*Set task*. Copy the entries from the beginning through the line containing "создания: создания -> большой", inclusive, and replace "colour" with "hue". Leave everything else unchanged.

*Records for the exercise*.
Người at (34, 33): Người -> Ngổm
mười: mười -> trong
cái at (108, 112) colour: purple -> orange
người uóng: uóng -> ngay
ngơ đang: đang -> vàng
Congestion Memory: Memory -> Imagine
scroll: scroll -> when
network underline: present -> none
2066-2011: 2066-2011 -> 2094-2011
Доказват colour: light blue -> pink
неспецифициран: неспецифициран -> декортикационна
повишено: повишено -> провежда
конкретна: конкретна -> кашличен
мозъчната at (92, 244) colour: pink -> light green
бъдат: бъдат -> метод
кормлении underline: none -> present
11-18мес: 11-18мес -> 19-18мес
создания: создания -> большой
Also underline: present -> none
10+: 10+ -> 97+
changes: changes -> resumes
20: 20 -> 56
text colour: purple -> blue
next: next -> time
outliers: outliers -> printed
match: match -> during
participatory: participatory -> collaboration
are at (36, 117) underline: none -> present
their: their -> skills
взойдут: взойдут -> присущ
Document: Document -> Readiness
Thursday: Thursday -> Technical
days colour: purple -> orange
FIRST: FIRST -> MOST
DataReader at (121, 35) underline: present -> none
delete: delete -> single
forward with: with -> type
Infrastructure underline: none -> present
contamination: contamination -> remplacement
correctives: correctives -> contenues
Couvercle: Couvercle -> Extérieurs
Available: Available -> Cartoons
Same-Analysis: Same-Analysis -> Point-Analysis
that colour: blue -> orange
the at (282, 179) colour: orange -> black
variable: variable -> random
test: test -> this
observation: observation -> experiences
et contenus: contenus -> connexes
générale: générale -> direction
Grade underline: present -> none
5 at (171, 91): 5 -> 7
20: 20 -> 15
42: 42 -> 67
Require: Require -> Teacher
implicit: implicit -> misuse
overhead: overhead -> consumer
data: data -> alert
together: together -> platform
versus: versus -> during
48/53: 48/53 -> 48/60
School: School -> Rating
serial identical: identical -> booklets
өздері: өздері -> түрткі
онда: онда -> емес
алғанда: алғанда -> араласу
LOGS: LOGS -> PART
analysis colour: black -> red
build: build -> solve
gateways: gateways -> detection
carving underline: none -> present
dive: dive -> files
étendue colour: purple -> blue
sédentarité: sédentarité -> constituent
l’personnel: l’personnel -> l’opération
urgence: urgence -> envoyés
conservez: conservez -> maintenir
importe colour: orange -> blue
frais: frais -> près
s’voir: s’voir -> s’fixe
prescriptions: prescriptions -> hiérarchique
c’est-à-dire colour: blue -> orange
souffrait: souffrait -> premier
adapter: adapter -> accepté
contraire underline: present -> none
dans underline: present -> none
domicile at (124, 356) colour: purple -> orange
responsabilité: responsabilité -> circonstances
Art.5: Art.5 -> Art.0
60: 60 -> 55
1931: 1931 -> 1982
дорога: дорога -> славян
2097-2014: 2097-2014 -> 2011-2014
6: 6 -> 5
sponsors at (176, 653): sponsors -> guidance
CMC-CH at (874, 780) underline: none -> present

*Response to this task*.
Người at (34, 33): Người -> Ngổm
mười: mười -> trong
cái at (108, 112) hue: purple -> orange
người uóng: uóng -> ngay
ngơ đang: đang -> vàng
Congestion Memory: Memory -> Imagine
scroll: scroll -> when
network underline: present -> none
2066-2011: 2066-2011 -> 2094-2011
Доказват hue: light blue -> pink
неспецифициран: неспецифициран -> декортикационна
повишено: повишено -> провежда
конкретна: конкретна -> кашличен
мозъчната at (92, 244) hue: pink -> light green
бъдат: бъдат -> метод
кормлении underline: none -> present
11-18мес: 11-18мес -> 19-18мес
создания: создания -> большой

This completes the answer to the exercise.